Join Gonzaga’s Communication and Leadership Studies in welcoming COML Visiting Scholar In Residence, Dr. Todd Gitlin on Thursday, March 21 at 7 p.m., Gonzaga University Campus, Jundt Museum, Room 110.
Free and Open to Public!

Dr. Gitlin lectures frequently on culture, politics, social movements, and media in the United States and abroad. He is now a professor of journalism and sociology and chair of the Ph. D. program in Communications at Columbia University. He was the third president of Students for a Democratic Society, in 1963-64, and coordinator of the SDS Peace Research and Education Project in 1964-65, during which time he helped organize the first national demonstrations against the Vietnam War and the first American demonstrations against corporate aid to the apartheid regime in South Africa.

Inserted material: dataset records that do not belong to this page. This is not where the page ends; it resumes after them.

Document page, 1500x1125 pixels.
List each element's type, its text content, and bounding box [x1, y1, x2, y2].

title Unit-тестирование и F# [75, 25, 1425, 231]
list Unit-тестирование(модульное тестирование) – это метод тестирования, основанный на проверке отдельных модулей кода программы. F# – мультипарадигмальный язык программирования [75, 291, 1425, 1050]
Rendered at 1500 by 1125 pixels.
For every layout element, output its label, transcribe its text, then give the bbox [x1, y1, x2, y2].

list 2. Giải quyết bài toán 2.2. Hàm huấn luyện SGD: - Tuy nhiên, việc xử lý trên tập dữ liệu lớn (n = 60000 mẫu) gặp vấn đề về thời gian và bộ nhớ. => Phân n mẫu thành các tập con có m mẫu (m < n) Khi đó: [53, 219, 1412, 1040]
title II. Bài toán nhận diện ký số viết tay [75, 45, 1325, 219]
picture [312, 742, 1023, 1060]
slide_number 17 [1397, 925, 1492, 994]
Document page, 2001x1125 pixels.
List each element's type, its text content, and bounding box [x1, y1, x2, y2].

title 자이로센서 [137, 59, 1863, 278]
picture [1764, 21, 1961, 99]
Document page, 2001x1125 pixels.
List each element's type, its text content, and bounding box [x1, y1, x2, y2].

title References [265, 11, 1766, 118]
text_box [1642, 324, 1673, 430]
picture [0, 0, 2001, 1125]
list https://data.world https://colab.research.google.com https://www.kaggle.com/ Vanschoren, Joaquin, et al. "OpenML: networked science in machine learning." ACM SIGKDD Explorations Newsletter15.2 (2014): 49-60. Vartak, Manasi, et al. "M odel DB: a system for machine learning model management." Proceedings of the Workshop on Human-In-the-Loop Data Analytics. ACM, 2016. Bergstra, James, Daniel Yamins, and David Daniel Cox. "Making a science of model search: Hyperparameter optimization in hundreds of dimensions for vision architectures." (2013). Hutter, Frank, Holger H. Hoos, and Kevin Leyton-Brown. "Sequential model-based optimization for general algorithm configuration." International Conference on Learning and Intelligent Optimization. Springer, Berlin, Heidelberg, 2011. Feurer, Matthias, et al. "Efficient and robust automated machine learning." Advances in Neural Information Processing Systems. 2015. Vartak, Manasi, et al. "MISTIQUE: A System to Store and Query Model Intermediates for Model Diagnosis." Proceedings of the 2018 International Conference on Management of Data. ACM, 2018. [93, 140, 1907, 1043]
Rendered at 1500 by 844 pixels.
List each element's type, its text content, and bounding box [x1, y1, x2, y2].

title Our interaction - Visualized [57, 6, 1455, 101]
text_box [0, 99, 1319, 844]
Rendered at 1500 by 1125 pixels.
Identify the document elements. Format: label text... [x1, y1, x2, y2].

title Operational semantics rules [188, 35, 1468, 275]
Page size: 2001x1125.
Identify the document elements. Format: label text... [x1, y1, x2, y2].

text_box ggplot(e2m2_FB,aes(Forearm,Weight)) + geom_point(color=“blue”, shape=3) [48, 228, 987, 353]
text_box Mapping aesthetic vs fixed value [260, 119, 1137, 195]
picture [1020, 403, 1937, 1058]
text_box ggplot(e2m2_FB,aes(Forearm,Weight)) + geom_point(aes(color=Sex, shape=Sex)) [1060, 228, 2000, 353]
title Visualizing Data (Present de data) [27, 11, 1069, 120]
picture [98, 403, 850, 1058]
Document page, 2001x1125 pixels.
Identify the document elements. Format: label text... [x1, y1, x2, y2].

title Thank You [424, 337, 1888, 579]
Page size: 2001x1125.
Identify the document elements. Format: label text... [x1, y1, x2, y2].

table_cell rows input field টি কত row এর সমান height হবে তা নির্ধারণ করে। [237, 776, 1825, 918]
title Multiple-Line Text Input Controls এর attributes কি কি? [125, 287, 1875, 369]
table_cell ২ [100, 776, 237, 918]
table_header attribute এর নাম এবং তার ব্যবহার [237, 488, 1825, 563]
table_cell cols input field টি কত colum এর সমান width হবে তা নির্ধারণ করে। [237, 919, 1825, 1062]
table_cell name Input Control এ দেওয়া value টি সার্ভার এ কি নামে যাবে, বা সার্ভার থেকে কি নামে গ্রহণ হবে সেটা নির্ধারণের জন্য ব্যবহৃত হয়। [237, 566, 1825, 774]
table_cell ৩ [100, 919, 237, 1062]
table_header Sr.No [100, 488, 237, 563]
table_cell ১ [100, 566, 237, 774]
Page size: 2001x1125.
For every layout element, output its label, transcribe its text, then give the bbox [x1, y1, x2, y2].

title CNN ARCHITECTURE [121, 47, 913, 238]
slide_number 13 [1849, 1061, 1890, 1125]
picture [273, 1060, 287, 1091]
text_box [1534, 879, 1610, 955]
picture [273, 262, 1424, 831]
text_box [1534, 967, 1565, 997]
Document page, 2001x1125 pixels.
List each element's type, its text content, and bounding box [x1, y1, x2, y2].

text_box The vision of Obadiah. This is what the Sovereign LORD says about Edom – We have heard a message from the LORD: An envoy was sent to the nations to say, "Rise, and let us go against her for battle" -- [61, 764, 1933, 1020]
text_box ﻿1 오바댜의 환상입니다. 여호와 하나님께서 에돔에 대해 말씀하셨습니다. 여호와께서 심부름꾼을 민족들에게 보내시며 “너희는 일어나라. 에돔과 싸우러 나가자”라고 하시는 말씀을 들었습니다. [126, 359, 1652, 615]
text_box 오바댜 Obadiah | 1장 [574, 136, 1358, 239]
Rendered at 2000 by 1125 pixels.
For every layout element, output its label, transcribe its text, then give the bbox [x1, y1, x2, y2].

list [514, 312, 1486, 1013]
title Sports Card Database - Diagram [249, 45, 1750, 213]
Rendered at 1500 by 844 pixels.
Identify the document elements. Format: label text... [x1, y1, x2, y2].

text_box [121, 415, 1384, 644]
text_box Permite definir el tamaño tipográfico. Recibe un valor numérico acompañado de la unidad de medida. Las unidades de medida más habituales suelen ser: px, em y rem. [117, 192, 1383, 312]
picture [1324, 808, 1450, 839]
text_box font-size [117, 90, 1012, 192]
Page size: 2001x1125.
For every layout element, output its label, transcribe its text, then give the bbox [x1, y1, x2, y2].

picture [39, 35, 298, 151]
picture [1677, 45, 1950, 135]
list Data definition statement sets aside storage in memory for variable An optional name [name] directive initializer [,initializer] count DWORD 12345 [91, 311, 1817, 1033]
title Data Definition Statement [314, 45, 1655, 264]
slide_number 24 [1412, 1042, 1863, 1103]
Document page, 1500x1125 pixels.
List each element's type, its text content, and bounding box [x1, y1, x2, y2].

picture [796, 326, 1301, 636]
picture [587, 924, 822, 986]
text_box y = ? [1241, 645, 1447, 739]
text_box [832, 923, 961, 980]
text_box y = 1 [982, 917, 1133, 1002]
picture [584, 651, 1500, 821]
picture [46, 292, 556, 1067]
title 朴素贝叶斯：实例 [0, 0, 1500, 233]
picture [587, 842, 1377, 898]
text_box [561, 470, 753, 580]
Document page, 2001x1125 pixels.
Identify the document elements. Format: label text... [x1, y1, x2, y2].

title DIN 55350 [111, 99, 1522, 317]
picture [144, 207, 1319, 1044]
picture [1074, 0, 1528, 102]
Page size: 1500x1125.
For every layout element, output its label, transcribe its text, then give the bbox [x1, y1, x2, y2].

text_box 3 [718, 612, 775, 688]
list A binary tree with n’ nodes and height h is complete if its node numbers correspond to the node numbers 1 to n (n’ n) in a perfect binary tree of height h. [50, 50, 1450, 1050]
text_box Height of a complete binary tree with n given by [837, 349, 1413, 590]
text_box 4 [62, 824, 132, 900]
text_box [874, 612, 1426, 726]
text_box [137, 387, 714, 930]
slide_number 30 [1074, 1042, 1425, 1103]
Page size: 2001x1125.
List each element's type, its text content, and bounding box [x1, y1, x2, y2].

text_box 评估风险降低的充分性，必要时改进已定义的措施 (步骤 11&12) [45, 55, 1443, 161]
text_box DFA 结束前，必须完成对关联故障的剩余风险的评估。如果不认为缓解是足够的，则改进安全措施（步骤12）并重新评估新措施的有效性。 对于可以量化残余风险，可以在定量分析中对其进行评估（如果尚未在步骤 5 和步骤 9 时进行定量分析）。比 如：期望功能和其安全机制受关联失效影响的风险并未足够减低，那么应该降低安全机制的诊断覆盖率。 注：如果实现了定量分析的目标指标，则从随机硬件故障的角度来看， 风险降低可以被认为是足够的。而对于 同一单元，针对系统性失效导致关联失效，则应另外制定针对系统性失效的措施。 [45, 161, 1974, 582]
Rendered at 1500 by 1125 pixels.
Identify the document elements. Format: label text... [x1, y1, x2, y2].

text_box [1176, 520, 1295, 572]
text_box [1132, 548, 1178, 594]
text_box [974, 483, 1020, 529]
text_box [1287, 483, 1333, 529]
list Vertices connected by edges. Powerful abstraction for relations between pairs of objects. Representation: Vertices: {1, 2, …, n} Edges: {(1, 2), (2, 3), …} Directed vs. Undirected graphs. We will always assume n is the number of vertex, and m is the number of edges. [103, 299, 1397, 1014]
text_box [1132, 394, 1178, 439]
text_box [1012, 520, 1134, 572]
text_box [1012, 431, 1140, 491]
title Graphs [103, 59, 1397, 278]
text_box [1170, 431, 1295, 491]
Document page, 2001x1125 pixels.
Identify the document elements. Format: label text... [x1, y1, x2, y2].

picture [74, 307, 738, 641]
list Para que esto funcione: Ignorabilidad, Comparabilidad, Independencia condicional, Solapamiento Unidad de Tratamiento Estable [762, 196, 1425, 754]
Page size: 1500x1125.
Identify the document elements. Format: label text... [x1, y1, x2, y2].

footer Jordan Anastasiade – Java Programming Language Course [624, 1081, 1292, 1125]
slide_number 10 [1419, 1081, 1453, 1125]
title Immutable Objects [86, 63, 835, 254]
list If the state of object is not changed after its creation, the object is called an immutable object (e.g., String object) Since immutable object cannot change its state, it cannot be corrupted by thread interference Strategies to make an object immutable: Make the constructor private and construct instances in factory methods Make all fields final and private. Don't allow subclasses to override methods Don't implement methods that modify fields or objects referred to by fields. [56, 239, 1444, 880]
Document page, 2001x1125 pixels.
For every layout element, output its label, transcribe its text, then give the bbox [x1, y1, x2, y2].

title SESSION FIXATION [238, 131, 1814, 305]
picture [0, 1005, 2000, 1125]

Brief Bio of Dr. Todd Gitlin:
Dr. Gitlin, is now a professor of journalism and sociology and chair of the Ph. D. program in Communications at Columbia University. He was the third president of Students for a Democratic Society, in 1963-64, and coordinator of the SDS Peace Research and Education Project in 1964-65, during which time he helped organize the first national demonstration against the Vietnam War and the first American demonstrations against corporate aid to the apartheid regime in South Africa. He is the author of fifteen books, including, most recently, Occupy Nation: The Roots, the Spirit, and the Promise of Occupy Wall Street, The Chosen Peoples: America, Israel, and The Ordeals of Divine Election (with Leil Loeibowvitz), and The Bulldozer and the Big Tent: Blind Republicans, Lame Democrats, and the Recovery of American Ideals. He has contributed to many books and published widely in general periodicals (New York Times, Los Angeles Times, Washington Post, San Francisco Chronicle, San Francisco Examiner, Boston Globe, Dissent, The New Republic, The Nation, Wilson Quarterly, Harper’s, American Journalism Review, Columbia Journalism Review, The American Prospect, The Occupied Wall Street Journal, LA Review of Books, Washington Spectator, et al.) He is a regular contributor to Chronicle of Higher Education, The New Republic, and TPMcafe.com.